Posada’s daughters Lauren, 16, and Lindsey, 13, are now learning the skill. Roberts’ daughter Ewanteke, 6, will be next to learn. All of the Wind Clan, the girls are automatically part of a familial group that some Tribal members loving refer to as “the little basket makers” and the “women’s win clan.”

But Beletso, Posada and Roberts fear for the future of sweetgrass baskets because the wild land from where the sweetgrass grows and is harvested blade by blade is in danger of disappearing. Beletso said land development for homes and roads is good on one hand, but on the other hand, “what God has given us, man is destroying,” especially in Collier County near and in Immokalee, she said.

Still, the family enjoys meeting daily under a chickee at the Seminole village to weave and bead. There, the smoke of a campfire and the touch of a breeze that whispers through towering banana trees give comfort.

“It reminds me of when my grandmas had their camps.
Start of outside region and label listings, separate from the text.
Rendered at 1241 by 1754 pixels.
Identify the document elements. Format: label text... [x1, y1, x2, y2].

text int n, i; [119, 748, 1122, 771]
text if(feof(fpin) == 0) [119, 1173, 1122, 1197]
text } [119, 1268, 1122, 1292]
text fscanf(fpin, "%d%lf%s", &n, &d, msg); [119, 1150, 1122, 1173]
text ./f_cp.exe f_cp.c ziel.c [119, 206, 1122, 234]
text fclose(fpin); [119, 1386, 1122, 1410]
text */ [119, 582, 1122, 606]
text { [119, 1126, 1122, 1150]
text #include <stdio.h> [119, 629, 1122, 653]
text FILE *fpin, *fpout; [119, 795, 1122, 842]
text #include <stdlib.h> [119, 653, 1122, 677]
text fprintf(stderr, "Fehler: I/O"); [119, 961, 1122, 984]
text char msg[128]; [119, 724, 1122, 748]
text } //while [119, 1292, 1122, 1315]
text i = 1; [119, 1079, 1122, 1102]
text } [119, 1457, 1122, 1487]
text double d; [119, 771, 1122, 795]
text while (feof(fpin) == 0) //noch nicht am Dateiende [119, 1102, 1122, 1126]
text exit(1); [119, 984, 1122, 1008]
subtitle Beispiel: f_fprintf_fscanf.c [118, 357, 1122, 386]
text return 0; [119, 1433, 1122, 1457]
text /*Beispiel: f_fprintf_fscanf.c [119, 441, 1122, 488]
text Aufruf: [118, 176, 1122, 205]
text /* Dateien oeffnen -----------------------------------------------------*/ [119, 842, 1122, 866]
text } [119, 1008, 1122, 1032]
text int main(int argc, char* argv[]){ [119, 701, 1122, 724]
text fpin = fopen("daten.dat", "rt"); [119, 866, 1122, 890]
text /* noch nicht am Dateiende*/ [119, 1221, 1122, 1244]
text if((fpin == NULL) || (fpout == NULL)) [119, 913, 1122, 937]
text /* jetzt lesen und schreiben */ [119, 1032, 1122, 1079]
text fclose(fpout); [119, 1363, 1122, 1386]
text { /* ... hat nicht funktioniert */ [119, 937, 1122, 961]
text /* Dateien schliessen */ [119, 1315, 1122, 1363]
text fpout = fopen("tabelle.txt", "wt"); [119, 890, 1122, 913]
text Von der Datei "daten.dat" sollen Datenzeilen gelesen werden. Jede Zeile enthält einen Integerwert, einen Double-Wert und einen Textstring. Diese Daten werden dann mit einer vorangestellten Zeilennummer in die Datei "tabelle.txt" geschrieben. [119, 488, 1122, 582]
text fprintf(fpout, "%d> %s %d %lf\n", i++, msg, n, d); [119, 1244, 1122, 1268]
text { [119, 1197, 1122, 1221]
Susie Billie and Margaret Huff Dixie … (Margaret) cooked there on the fire every day until the day she passed,” Beletso said.

Beletso almost quit making baskets when her daughters started to win. She said that was the plan, to give the younger girls a chance. But when she aged enough to become eligible to compete in the senior division, she had a change of heart.

“I just love making baskets, and I just don’t think I’ll ever stop,” Beletso said.